• _Requirement_
Take the lines below between the one holding "13: (77, 63)" and the one holding "39: (95, 117)", inclusive, and copy them exactly. Add nothing.

• _Dataset_
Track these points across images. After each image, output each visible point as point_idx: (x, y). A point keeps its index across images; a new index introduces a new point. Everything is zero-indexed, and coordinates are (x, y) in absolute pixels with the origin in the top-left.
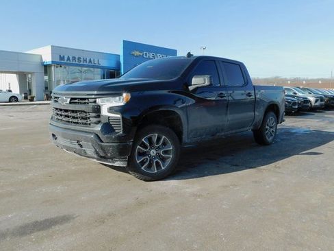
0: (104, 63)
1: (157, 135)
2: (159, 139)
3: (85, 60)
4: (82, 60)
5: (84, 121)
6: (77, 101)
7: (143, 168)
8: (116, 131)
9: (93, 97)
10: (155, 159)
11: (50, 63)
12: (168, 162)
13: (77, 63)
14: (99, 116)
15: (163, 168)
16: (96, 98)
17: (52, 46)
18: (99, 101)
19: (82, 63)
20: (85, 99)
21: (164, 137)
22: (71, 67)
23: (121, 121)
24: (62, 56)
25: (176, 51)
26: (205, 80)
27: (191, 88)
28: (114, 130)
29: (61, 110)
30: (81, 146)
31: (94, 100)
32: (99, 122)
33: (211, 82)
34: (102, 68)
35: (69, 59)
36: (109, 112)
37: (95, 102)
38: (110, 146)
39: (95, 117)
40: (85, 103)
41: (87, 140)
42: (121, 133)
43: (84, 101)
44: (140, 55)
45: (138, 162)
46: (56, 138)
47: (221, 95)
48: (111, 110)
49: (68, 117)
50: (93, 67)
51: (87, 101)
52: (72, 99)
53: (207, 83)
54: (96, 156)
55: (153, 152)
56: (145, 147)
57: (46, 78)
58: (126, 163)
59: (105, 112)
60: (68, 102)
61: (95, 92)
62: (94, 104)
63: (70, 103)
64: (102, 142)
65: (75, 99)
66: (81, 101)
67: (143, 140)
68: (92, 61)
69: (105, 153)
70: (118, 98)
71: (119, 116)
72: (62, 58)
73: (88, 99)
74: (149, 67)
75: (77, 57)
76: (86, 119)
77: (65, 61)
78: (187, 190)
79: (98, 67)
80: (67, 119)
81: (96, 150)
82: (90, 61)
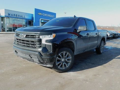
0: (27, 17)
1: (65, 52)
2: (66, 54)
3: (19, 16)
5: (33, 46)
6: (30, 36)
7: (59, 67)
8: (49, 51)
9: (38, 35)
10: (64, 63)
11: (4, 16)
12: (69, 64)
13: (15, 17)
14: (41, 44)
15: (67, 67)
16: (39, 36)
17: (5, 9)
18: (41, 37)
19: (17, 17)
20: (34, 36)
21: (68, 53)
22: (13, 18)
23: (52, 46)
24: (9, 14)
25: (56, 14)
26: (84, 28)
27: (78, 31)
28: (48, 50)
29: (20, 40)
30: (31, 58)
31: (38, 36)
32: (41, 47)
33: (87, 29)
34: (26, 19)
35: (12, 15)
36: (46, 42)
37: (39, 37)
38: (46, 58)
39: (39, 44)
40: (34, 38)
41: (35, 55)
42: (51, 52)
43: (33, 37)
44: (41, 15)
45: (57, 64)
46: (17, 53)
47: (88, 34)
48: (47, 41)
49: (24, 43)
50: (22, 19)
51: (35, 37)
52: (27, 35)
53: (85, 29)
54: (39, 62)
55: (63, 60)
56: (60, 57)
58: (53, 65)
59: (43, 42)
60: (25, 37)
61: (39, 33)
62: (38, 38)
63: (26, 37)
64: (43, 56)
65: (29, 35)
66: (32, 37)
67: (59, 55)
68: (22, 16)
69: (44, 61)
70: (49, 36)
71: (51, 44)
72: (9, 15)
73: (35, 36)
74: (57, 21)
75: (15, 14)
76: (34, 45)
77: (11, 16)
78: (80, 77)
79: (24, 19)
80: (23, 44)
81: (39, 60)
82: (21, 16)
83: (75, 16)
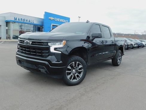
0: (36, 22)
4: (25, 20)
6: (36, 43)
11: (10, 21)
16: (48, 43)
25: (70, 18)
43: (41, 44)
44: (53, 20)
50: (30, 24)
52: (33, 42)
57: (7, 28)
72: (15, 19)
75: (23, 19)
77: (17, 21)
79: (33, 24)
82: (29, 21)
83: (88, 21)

• _Exercise solution_
13: (77, 63)
14: (99, 116)
15: (163, 168)
16: (96, 98)
17: (52, 46)
18: (99, 101)
19: (82, 63)
20: (85, 99)
21: (164, 137)
22: (71, 67)
23: (121, 121)
24: (62, 56)
25: (176, 51)
26: (205, 80)
27: (191, 88)
28: (114, 130)
29: (61, 110)
30: (81, 146)
31: (94, 100)
32: (99, 122)
33: (211, 82)
34: (102, 68)
35: (69, 59)
36: (109, 112)
37: (95, 102)
38: (110, 146)
39: (95, 117)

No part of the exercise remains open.